Recorded data
··········

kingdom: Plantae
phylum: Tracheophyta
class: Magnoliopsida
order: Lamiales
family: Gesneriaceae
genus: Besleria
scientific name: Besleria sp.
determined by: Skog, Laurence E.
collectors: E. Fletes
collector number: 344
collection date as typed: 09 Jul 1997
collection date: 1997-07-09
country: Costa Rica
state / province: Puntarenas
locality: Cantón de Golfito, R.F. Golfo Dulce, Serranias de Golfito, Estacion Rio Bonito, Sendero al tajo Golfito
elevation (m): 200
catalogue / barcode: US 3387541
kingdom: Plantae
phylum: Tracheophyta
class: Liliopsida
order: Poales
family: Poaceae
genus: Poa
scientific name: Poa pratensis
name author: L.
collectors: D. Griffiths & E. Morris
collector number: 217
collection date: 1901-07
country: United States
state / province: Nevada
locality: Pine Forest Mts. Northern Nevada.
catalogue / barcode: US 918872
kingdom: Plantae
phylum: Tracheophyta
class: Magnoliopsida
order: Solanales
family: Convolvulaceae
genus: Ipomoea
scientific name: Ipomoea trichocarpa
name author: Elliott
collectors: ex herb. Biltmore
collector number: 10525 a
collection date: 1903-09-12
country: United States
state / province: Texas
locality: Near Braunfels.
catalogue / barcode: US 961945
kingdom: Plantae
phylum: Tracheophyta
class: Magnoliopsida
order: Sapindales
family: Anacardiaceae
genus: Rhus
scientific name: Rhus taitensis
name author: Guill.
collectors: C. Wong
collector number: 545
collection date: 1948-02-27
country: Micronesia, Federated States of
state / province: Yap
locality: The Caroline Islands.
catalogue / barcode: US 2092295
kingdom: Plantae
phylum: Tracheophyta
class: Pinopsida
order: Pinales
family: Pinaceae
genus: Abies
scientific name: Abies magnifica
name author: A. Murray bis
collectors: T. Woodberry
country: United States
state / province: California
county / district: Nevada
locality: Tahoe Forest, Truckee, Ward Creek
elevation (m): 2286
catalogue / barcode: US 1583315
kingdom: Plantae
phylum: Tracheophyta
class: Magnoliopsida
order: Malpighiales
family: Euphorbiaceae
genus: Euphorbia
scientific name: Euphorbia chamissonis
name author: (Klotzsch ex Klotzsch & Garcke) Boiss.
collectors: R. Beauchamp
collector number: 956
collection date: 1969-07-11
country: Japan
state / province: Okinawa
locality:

··········

- [Short problem] Set out the lines as a Markdown table with the columns Row and Line, beginning at the line that has "state / province: California" and going through the final line. Leave out any blank lines.

- [Response]
| Row | Line |
|---|---|
| 1 | state / province: California |
| 2 | county / district: Nevada |
| 3 | locality: Tahoe Forest, Truckee, Ward Creek |
| 4 | elevation (m): 2286 |
| 5 | catalogue / barcode: US 1583315 |
| 6 | kingdom: Plantae |
| 7 | phylum: Tracheophyta |
| 8 | class: Magnoliopsida |
| 9 | order: Malpighiales |
| 10 | family: Euphorbiaceae |
| 11 | genus: Euphorbia |
| 12 | scientific name: Euphorbia chamissonis |
| 13 | name author: (Klotzsch ex Klotzsch & Garcke) Boiss. |
| 14 | collectors: R. Beauchamp |
| 15 | collector number: 956 |
| 16 | collection date: 1969-07-11 |
| 17 | country: Japan |
| 18 | state / province: Okinawa |
| 19 | locality: |